Both men are buried in the Oude Kerk, and Leeuwenhoek undoubtedly attended the funeral of his old friend in 1720.
Leeuwenhoek began the correspondence with Letter L-126 of 20 May 1683 to Heinsius, which is a short list of topics that he would write about in Letter L-128 of 16 July 1683 to Christopher Wren, among other things, frog sperm, the circulation of the blood, and digestion.
Letter L-127 is Heinsius’s first known letter to Leeuwenhoek, a reply to Letter L-126. The following week, Leeuwenhoek replied to Heinsius with Letter L-129 of 22 July 1683, with which he enclosed a copy of Letter L-128 to Christopher Wren.
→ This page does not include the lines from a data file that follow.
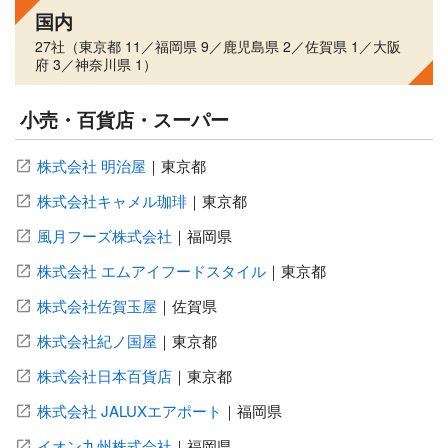
国内
27社（東京都 11／福岡県 9／鹿児島県 2／佐賀県 1／大阪
府 3／神奈川県 1）
小売・百貨店・スーパー
株式会社 明治屋
｜
東京都
株式会社キャメル珈琲
｜
東京都
風月フーズ株式会社
｜
福岡県
株式会社 エムアイフードスタイル
｜
東京都
株式会社佐賀玉屋
｜
佐賀県
株式会社紀ノ国屋
｜
東京都
株式会社日本百貨店
｜
東京都
株式会社 JALUXエアポート
｜
福岡県
イオン九州株式会社
｜
福岡県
The follow-up Letter L-132 of 2 September 1683 is a note to Heinsius in Paris asking for Heinsius’s opinions about the observations in Letter L-128.
Heinsius’s next letter to Leeuwenhoek is Letter L-133 of 10 September 1683, in this volume, acknowledging receipt of Letter L-129, to which Leeuwenhoek replied with Letter L-134 of 16 September 1683 asking whether Heinsius would like to see a copy of Leeuwenhoek’s next letter to the Royal Society, about living organisms in human mouths and the structure of the skin. Leeuwenhoek's Letter L-136 of 30 September 1683 to Heinsius is a cover letter accompanying a copy of that letter, Letter L-135 of 17 September 1683 to Francis Aston.
In addition to Letter L-127, another four letters from Heinsius to L. are known: Letter L-139 of 8 October 1683, Letter L-161 of 3 August 1685, and Letter L-163 of 31 August 1685. Leeuwenhoek replied promptly to each of them. Heinsius’s final letter is thirty years later, Letter L-515 of 28 February 1715 thanking L. for his letters and praising his importance, to which Leeuwenhoek replied with his final letter, Letter L-526 of 25 February 1716. In those years between, L. wrote an additional 20 letters to Heinsius, about half of them with scientific observations. The others contain notes for letters and copies of letters to others. There is no known reply from Heinsius to any of them, suggesting some lost letters.